23 Marzo 2022, di Redazione Wall Street Italia

Il conflitto Russia-Ucraina sta cambiando, in peggio, lo scenario per l’economia tedesca. Lo prevede l’Ifo Institute, l’Istituto tedesco di ricerca economica, che nelle previsioni di primavera ha rivisto al ribasso le stime di crescita per la Germania.

I fattori che pesano sono diversi. Da una parte i prezzi di molte materie prime che sono aumentati notevolmente, riducendo il potere d’acquisto di molte famiglie e frenando la ripresa dei consumi. Nel complesso, si stima che l’aumento dei prezzi al consumo nel solo primo trimestre abbia comportato una perdita di potere d’acquisto di circa 6 miliardi di euro.

Dall’altra le sanzioni imposte alla Russia, rischiano di influire negativamente sul commercio di merci e quindi sulla produzione e sull’attività di esportazione delle società tedesche. Inoltre, le interruzioni della produzione in Ucraina potrebbero aggravare le strozzature nell’offerta di prodotti intermedi e quindi mantenere il valore della produzione a un ritmo lento.

“L’incertezza è aumentata in modo significativo, poiché la durata e l’esito della guerra e l’ulteriore sviluppo delle sanzioni contro la Russia sono difficili da valutare – spiega l’Ifo – Ciò si riflette non da ultimo nell’elevata volatilità dei prezzi di mercato attuali e attesi delle materie prime energetiche, che probabilmente comporterà un onere aggiuntivo per la disponibilità delle imprese e delle famiglie a spendere per investimenti e beni di consumo durevoli”.

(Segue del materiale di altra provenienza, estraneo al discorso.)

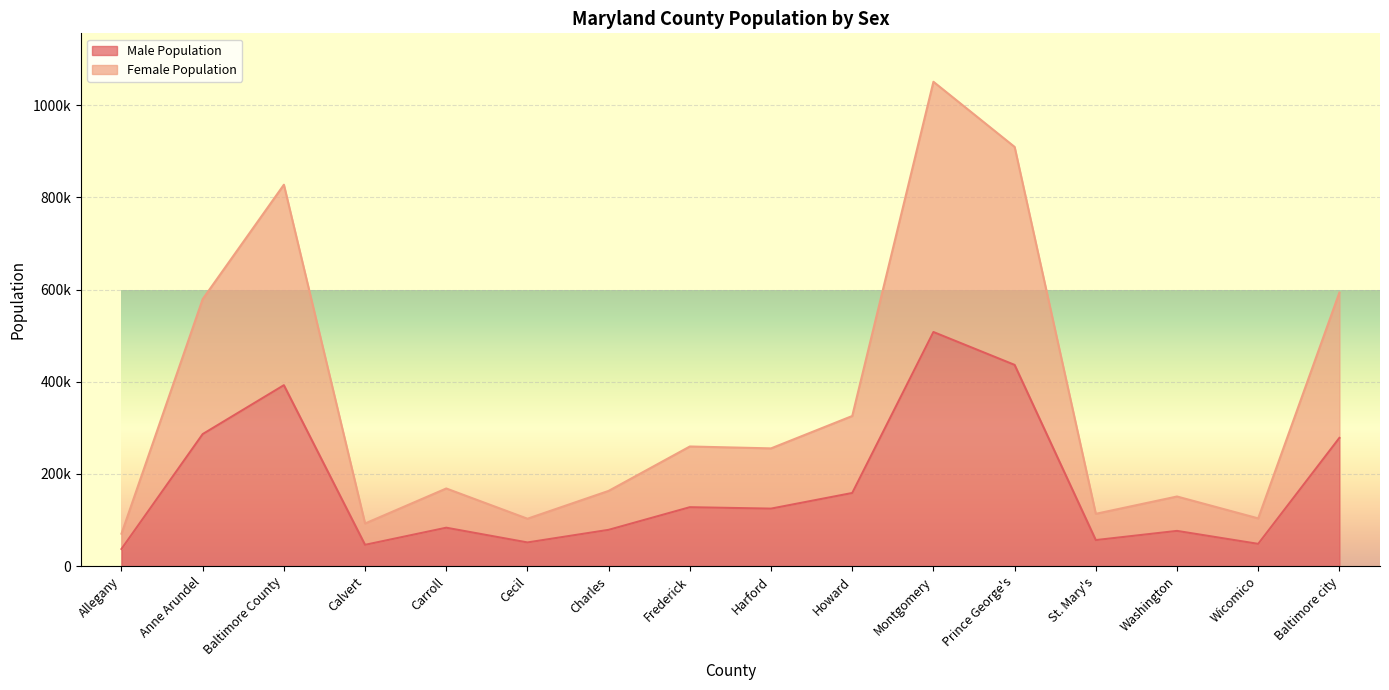

How many series are shown in this chart?

2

Per tener conto dell’incertezza relativa al possibile sviluppo delle tensioni geopolitiche, sono stati considerati due scenari. Lo scenario di base presuppone solo un aumento temporaneo dei prezzi delle materie prime e dei colli di bottiglia nell’offerta. In questo caso, il Pil della Germania dovrebbe crescere solo del 3,1 per cento quest’anno con una inflazione del 5,1%.

Nello scenario alternativo, la situazione si attenuerà gradualmente solo da metà anno. In questa ipotesi, il Pil tedesco è visto salire soltanto del 2,2%, notevolmente inferiore al +3,7% previsto a dicembre.

Per il prossimo anno l’Ifo prevede una crescita del 3,3% (scenario base) e del 3,9% (scenario alternativo).